Saipan: Roy Keane and Mick McCarthy’s famous fallout gets an unsatisfying screen retelling in a rare sports film that has no winners

Éanna Hardwicke does a superb job of capturing Roy Keane’s intensity and ego, but while Paul Fraser’s film is entertaining, it can’t give a decent ending to a football scandal that never really had one.

Steve Coogan as Mick McCarthy and Éanna Hardwicke as Roy Keane in Saipan (2025)Courtesy of Vertigo Releasing

For Irish football fans of a certain age, the phrase “You can stick it up your bollocks” is etched in our collective memory. This was captain Roy Keane’s parting shot to manager Mick McCarthy as he left the Irish squad one week before the start of the 2002 World Cup. Anyone living in Ireland then will recall the hysteria that ensued as this issue divided the nation, a period that Saipan evokes with its opening montage of TV and radio soundbites. “This is like our Princess Diana,” one interviewee says, which didn’t feel like an overstatement at the time.

Saipan, directed by the husband-and-wife team Glenn Leyburn and Lisa Barros D’Sa, is bookended by the media frenzy at home, but most of the film takes place on the eponymous island that was at the centre of the storm. This was the location chosen by the Football Association of Ireland for a pre-tournament training camp, but when the squad arrived, they found that somebody had overlooked a few essentials; the training pitch was covered in stones and there weren’t even any footballs to play with. “It would be better if we had footballs,” McCarthy (Steve Coogan) wearily admits.

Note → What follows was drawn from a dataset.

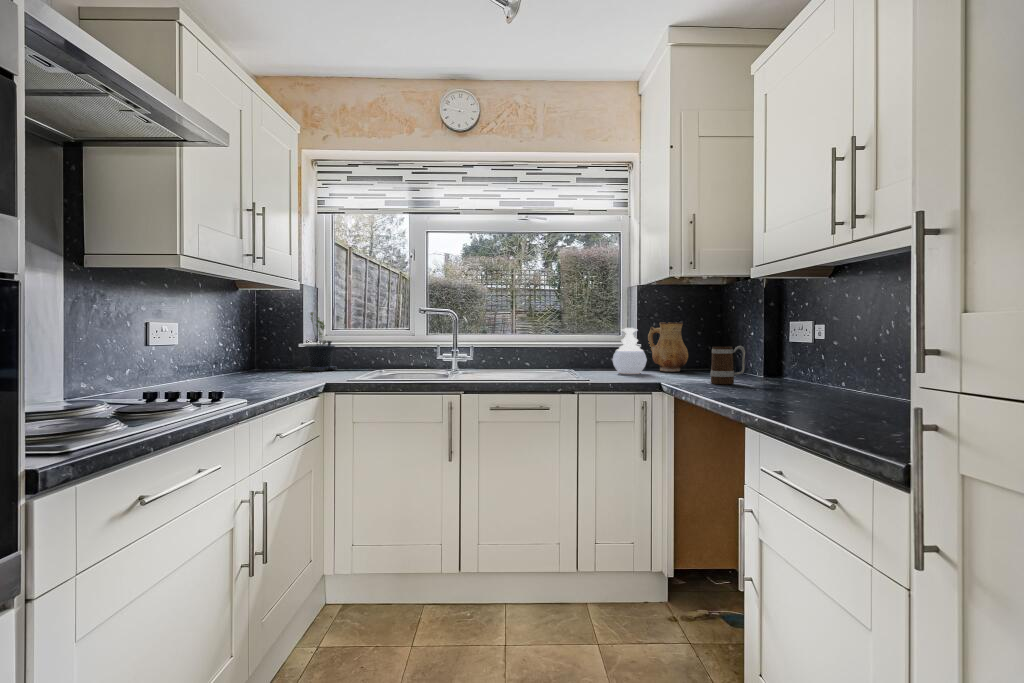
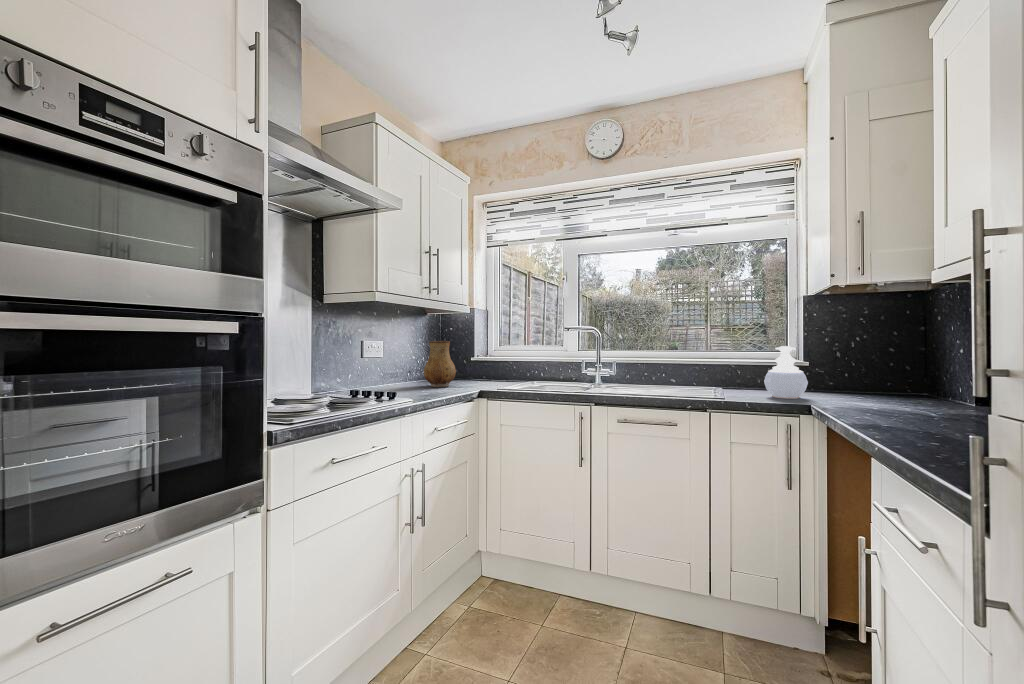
potted plant: present [303,312,337,371] -> none [474,332,503,382]
ceramic pitcher: present [648,322,688,372] -> present [424,341,456,387]
mug: present [710,346,745,384] -> none [873,373,923,422]

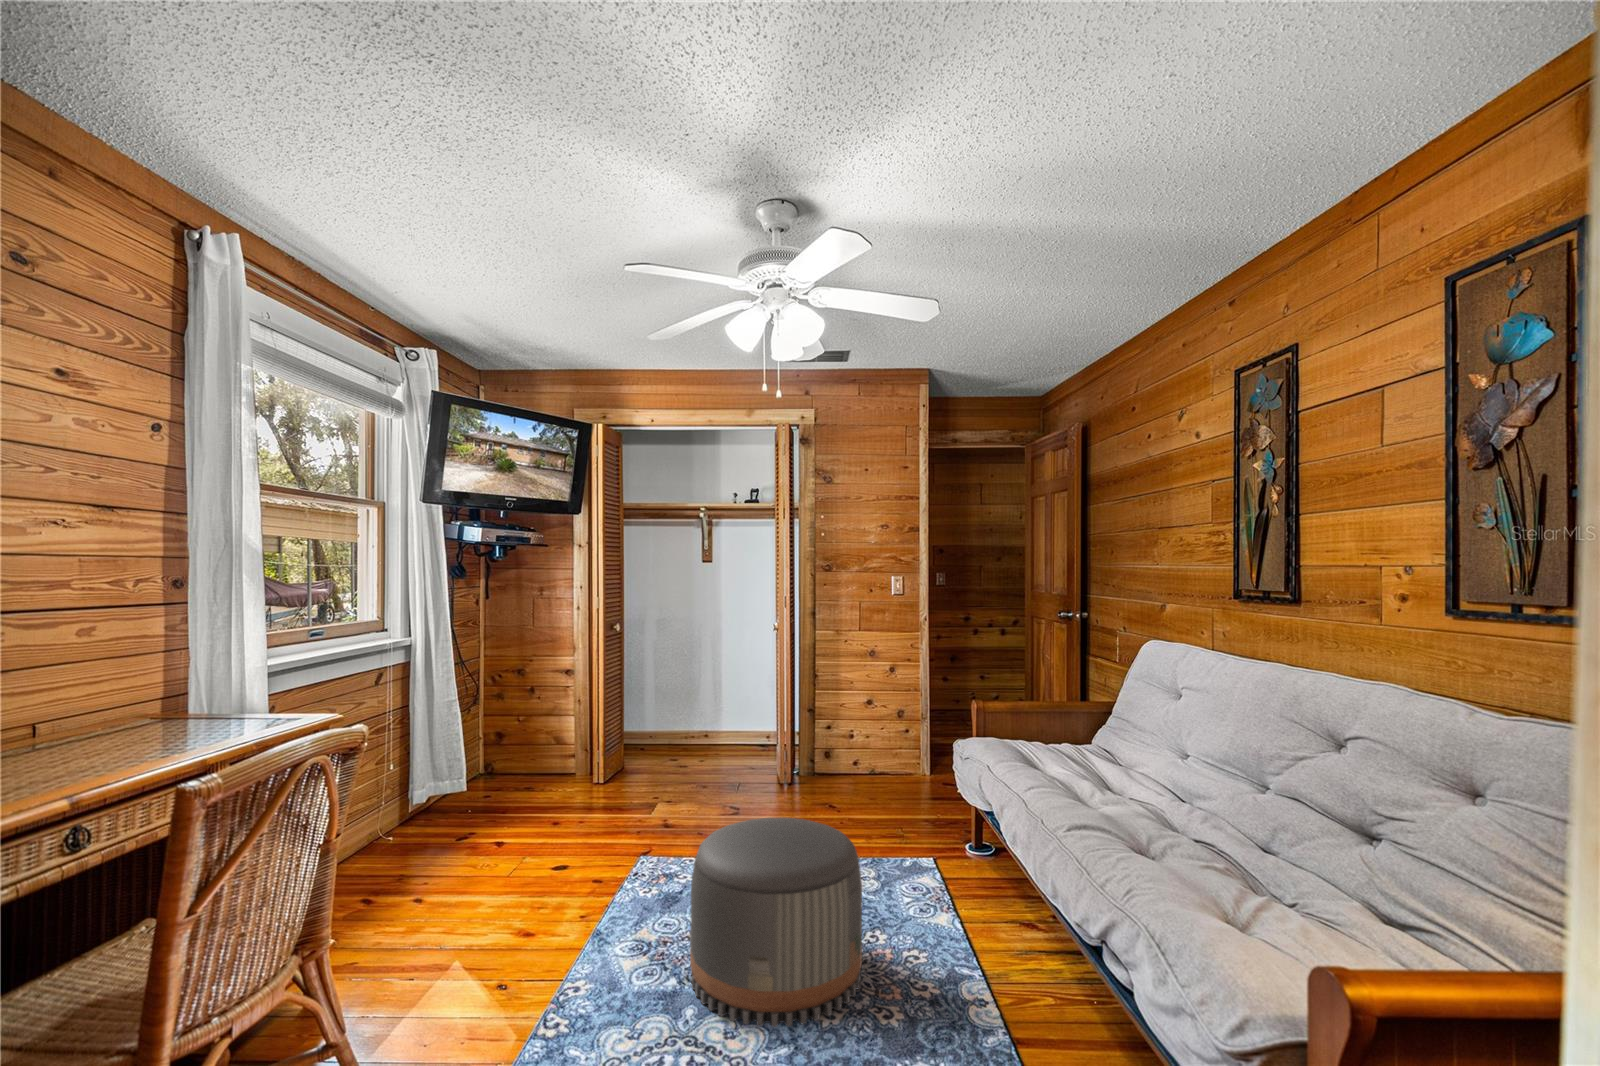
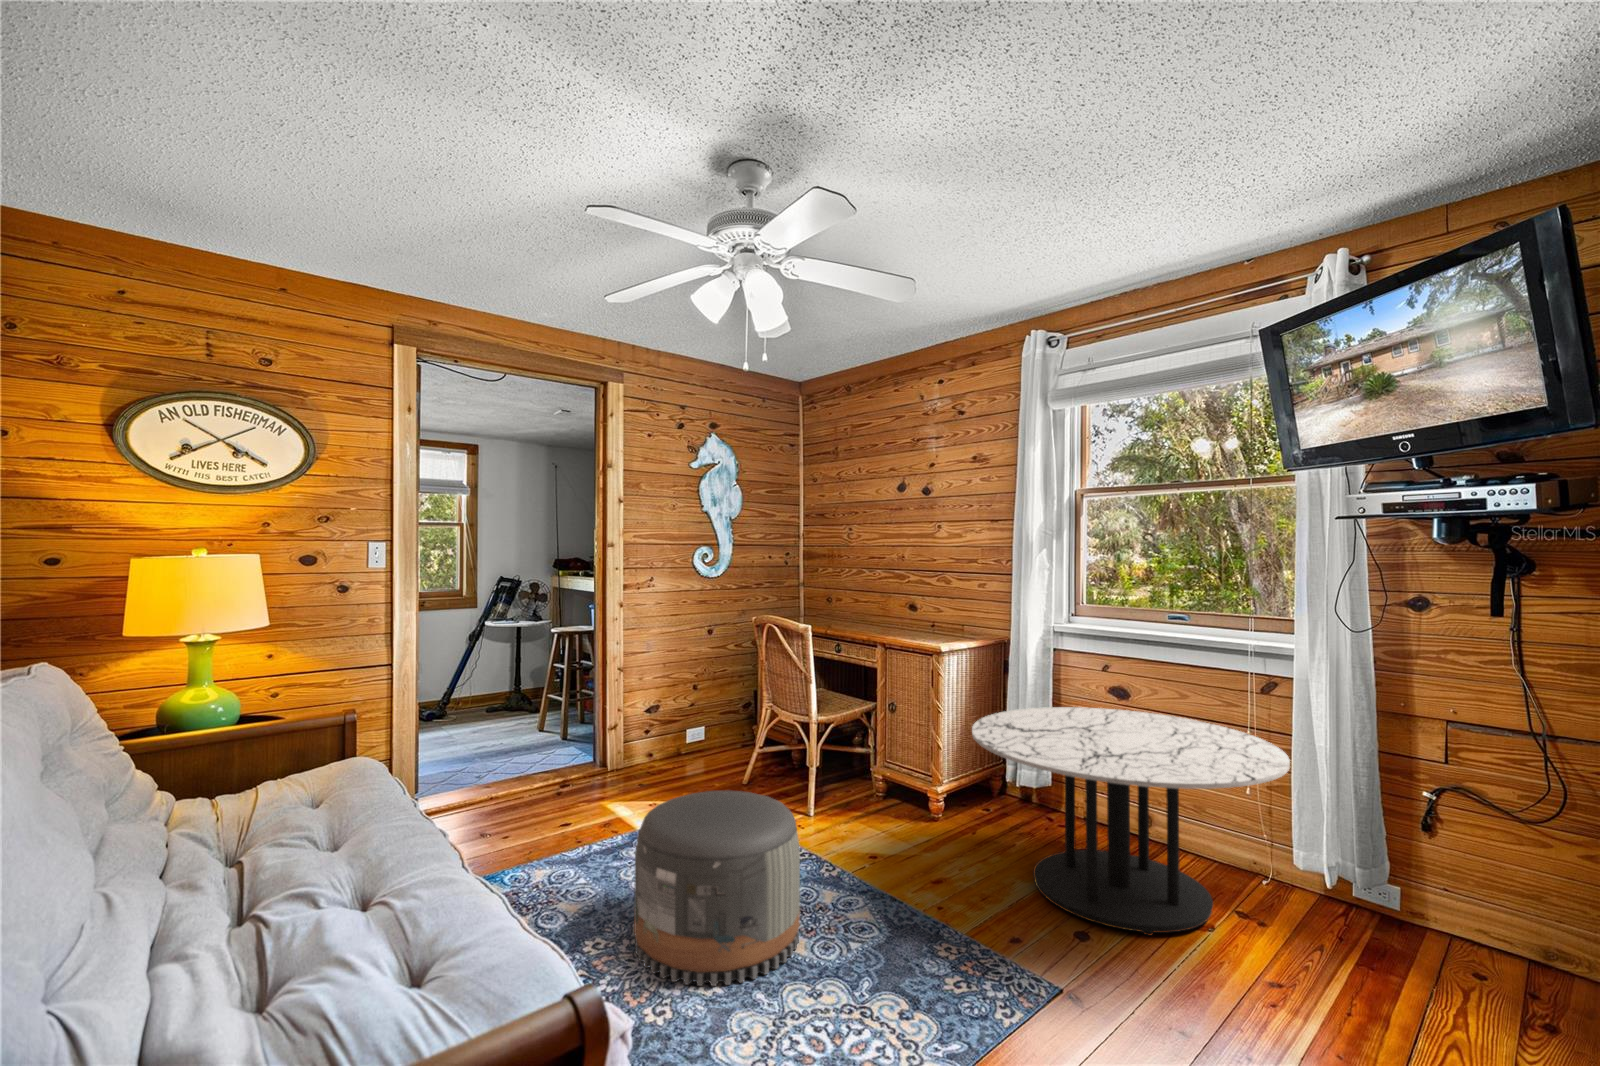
coffee table: none [300,708,593,910] -> present [972,707,1290,935]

It’s all a far cry from the ultra-professional preparation that Keane (Eanna Hardwicke) sees his club teammates enjoying in a BBC news report on the England base camp, and the disparity enrages him.

As the squad’s one truly world-class player, and someone whose innate winning mentality had been honed by the high standards and years of success he’d enjoyed at Manchester United, Keane’s rage was not just directed at the incompetence of the Football Association of Ireland (amusingly represented by the red-faced, idiotically grinning Jamie Beamish), but at McCarthy and his teammates for too easily accepting it. For many in the Irish set-up, just getting to the World Cup was an achievement and the cue to celebrate, but Keane demanded more. “Do you know why everyone loves the Irish? Because we’re not a threat,” he argues. Leyburn and D’Sa frequently separate Keane from the rest of the squad in their striking widescreen compositions, placing him alone in the centre of a frame as he trains in the gym, or quietly seething on his balcony as he watches the rest of the squad drink and party downstairs.

There are questions of national identity and sporting ambition at play here. What should Ireland expect as a small nation competing at the highest level? The contrasting perspectives are personified by Keane and McCarthy the elite sportsman, determined to be the best, versus the humble people-pleaser attempting to make the best of what he’s got. There’s a pleading quality to Coogan’s voice when McCarthy tells Keane, “I’m trying my best, Roy.” Coogan plays McCarthy as a decent, well-meaning Yorkshireman somewhat out of his depth, with echoes of Alan Partridge when we see McCarthy discussing supermarket sandwiches or various kinds of Ronseal.

Though lankier than the real-life Keane, Hardwicke does a superb job of capturing his demeanour and his simmering intensity he can say a lot with a stern glare or tightening of the muscles. Crucially, he also gives this hardman another dimension, showing how soft-spoken and endearing he can be, usually in late-night calls to his wife, a respite from the frustrations of Saipan. Hardwicke and Coogan play well off each other, mining tension and comedy from their awkward encounters, and both excel at the film’s dramatic high point, the infamous team meeting where long-held resentments were unleashed. Cinematographer Piers McGrail shines a harsh spotlight on this scene, presenting them as two players taking the stage for a fateful encounter. 

Saipan is very entertaining, but after this climactic standoff the film’s intensity dissipates and it drifts to a conclusion, giving us time to wonder whether this story really merits a big-screen retelling two decades after the fact. For all the furore it caused in Ireland at the time, the events depicted in Saipan feel thin and parochial, and screenwriter Paul Fraser can’t find a way to give a satisfying ending to a story that lacked one. Ireland had some good moments at the World Cup but were knocked out by Spain in the last 16, while Keane went back to Manchester United before blowing up that relationship in a similar fashion a few years later. At the end of the day, this is the rare sports film that has no winners.

► Saipan is in UK cinemas 23 January.